TEXTO DO EXERCÍCIO
┌──
Tudo novo de novo?* - Breves reflexões
sobre a ação coletiva**
George
Gomes Coutinho ***
Quando eu elaborava meu primeiro
trabalho acadêmico dotado de algum fôlego, no caso minha primeira monografia na
UFF/Campos no início deste século, tive a afortunada experiência de ser
orientado pelo professor José Luiz Vianna da Cruz, uma das rochas fundamentais
da sociologia e dos estudos sobre desenvolvimento regional entre nós. Muita
água correu no Paraíba do Sul desde então. O professor José Luiz, daquela
relação formal entre orientador e orientando de graduação, se tornou
posteriormente meu amigo, colega de Departamento de Ciências Sociais e
prossegue sendo um interlocutor/conselheiro. Tanto é que hoje em dia ouso
chamá-lo simplesmente de “Zé” em uma demonstração singular de respeito e
carinho que tenho por ele.
Voltando ao início deste século,
minha monografia tinha por tema os movimentos sociais na universidade pública.
O Zé, do alto de sua experiência, me apresentou uma questão logo no início de
nossos trabalhos formulada de maneira simples e objetiva. Afinal, se estávamos
falando de movimentos sociais, o que os move? Se a pergunta era sintética e
elegante, a resposta (ou as respostas) me levou a trafegar pelas águas turvas
das noites em claro. A pergunta do Zé tocava realmente no que era fundamental.
Quais seriam os “móveis” da ação coletiva? Arrisco dizer que de lá pra cá parte
de meus trabalhos foram tentativas de responder a essa pergunta de forma direta
ou indireta e certamente parcela do conhecimento sistemático sobre a política
enquanto fenômeno se estrutura nos arredores dos dilemas da ação coletiva.
Na conjuntura atabalhoada em que
vivemos Aluysio Abreu Barbosa em uma conversa telefônica amistosa decidiu
reencarnar a pergunta do Zé trazendo para o nosso contexto. Senti na pele que
de fato as grandes questões não desaparecem. Elas se atualizam de acordo com as
especificidades de cada momento histórico. Aluysio inclusive não me colocou
“pouca coisa”. Ele nota, de forma correta, que os grandes movimentos coletivos
brasileiros ocorridos desde o arrefecimento da ditadura civil-militar até 2015,
perpassando o Fora Collor de 1992 e o junho de 2013 nas regiões metropolitanas
do país, não são tudo farinha do mesmo saco. De fato não são. Todavia, vamos
tentar ver o mínimo estrutural que os aproxima e o muito que diferencia estes
grandes movimentos que tem a rua por cenário. Causando estranheza ao leitor,
justamente o que os assemelha e os distancia envolve responder a pergunta do
Zé: quais os móveis?
└──
LISTA DE TAREFAS
- A) Transcreva, na ordem em que aparecem, todas as frases interrogativas do corpo do ensaio sobre a ação coletiva, sem considerar o título.
- B) Prossiga a redação do ensaio sobre a ação coletiva a partir do ponto em que ele se encerra.

DADOS EM ANÁLISE
┌──
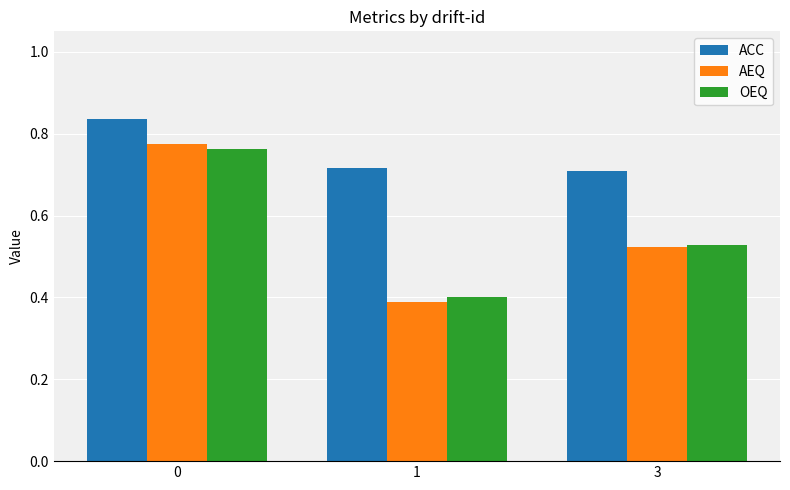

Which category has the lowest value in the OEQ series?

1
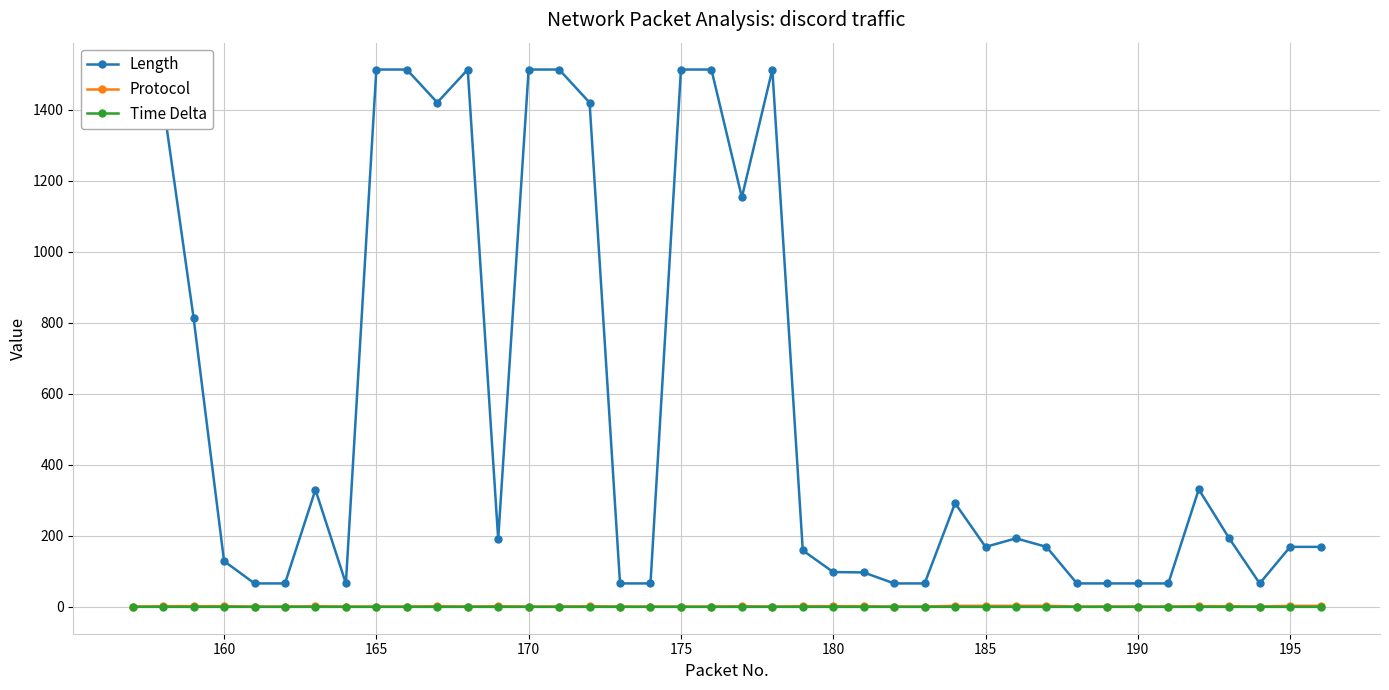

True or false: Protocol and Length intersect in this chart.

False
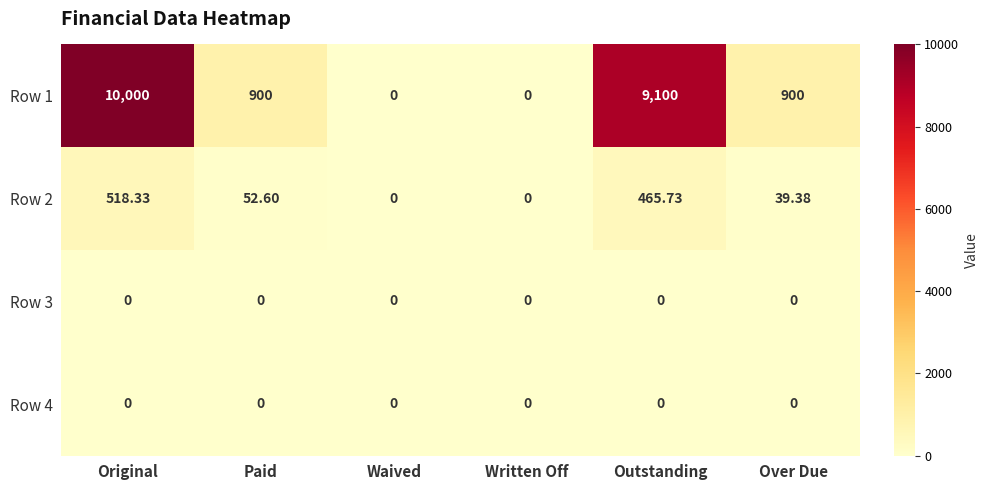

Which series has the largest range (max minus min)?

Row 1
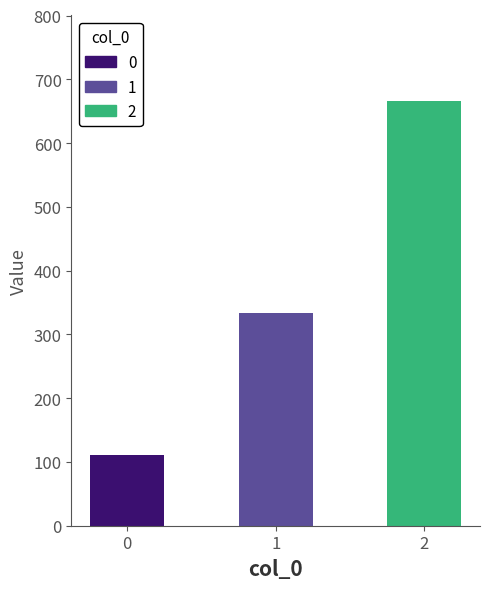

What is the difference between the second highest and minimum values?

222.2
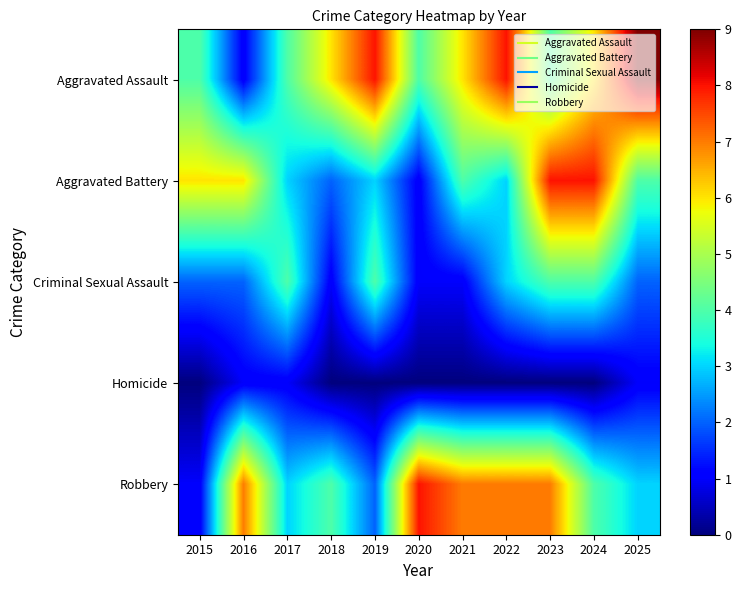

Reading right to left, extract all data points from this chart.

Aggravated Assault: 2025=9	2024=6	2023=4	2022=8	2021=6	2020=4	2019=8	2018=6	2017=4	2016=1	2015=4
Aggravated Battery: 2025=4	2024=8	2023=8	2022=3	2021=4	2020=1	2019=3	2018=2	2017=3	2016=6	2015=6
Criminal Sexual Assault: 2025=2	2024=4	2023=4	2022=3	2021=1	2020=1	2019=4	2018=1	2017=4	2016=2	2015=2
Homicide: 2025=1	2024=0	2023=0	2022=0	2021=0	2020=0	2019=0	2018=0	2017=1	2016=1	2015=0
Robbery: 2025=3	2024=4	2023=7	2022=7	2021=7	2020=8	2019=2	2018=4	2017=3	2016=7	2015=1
└──
RESPOSTAS ÀS TAREFAS
- A)
1. "Afinal, se estávamos falando de movimentos sociais, o que os move?"
2. "Quais seriam os “móveis” da ação coletiva?"
3. "Causando estranheza ao leitor, justamente o que os assemelha e os distancia envolve responder a pergunta do Zé: quais os móveis?"

- B)
Teoricamente, de Karl Marx
(1818-1883) a Mancur Olson (1932-1988), o que move grupos e classes que
engendram ação coletiva, o “grande móvel”, é o interesse. É justamente o que
aglutina e torna possível a ação coletiva e associativa dos sindicatos, movimentos
sociais tradicionais, grupos de pressão, movimentos de massa, etc.. Seja a
Associação Nacional de Rifles da América, o Greenpeace, O Movimento dos
Trabalhadores Rurais Sem Terra, a Federação das Indústrias do Estado de São
Paulo ou o pessoal da Tradição, Família e Propriedade. Coloquei exemplos tão
discrepantes não tanto para causar desconforto ao leitor. Apenas quis
demonstrar que estes grupos, a despeito do seu posicionamento no espectro
político, se são de esquerda ou direita, progressistas ou conservadores, todos
se agrupam em prol de algum interesse comum e compartilhado. A associação
“reduz custos” que seriam simplesmente impossíveis para um indivíduo isolado e
a ação coletiva visa permitir que se alcance um objetivo ou um conjunto de
objetivos.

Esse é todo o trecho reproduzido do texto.